Token bucket, have an in memory structure per user/token/IP that counts down, if becomes 0 reject else, count down and allow. For every minute/second/hour update all structures to their maximum value.
- Updating all structure might be cheap for small number of users. But, as the number of users increase, updating for all users would be very costly and slow.
Leaking bucket, Requests are put into a fixed size queue. And for every interval requests are pulled and processed.
- Might not work for requests that move slow.
Fixed window counter, there are tokens for predefined window sizes where we count every request and then count up and drop everything that crosses the limit.
- problem happens when requests come out on the edges. eg. in the window between 500ms of the previous time window and 500 ms of the current time window. a burst of 3 + 3 requests could end up 6 requests in that 1s. Which might not be reliable, for some use cases.
Sliding window log, Time stamps are stored in memory for every request by a user. When a new request comes in, timestamp older than current window are thrown away while the other requests are kept. if the count between these, two timestamps is more than the threshold request is rejected else accepted. redis sorted sets can be used to store data
- Too much memory consumption and is wasted
Sliding window counter,
- This, takes the fixed window log and then adds a layer of calculation, where we do the formula
```
req in current window + %age overlap * req in prev window
```
- this is pretty smart, as it interpolates from already available data
- might not work for strict look-back windows.

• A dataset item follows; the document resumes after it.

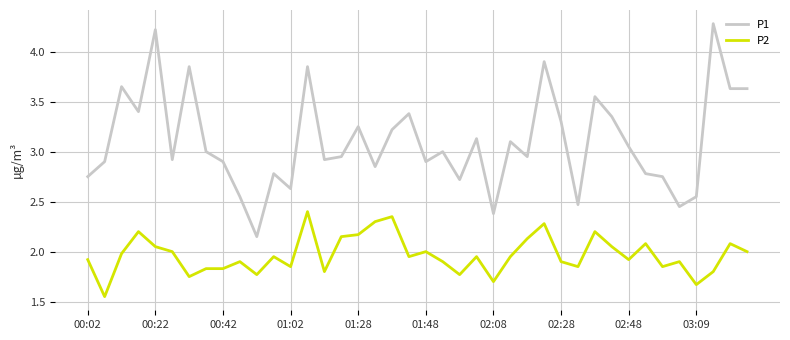

Which series has the largest range (max minus min)?

P1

Rate limiter in Distributed environment.

_Race conditions
- Use mutexes to increment values.
- Use sorted set like data structures in redis, which removes rate limiting. while also moving data storage to a different source.
Synchronization issue
- web-tier is stateless, requests from same origin could be directed to the same servers

Scaling Websockets to millions of conections

Heartbeat
Requirement for fallback, http long polling
- i.e. the client makes a request and the server for a long while

Vertical Scaling has limits + single point of failure. Updates needs to break the connection

Consistent Hashing

Definitions

GeoDNS, routes all requests to the closest
BGP4, Border Gateway Protocol 4 is an internet protocol that is able to store and share reachability information with others in the Autonomous System.
Token Bucket, rate limiting algorithm by having counters and refreshing them in intervals
leaking bucket, rate limiting algorithm by pushing everything to a bounded queue and batch processing per interval.
sliding window log, rate limiting algorithm, where we store every request within the permitted window and count everything within before allowing requests to pass through.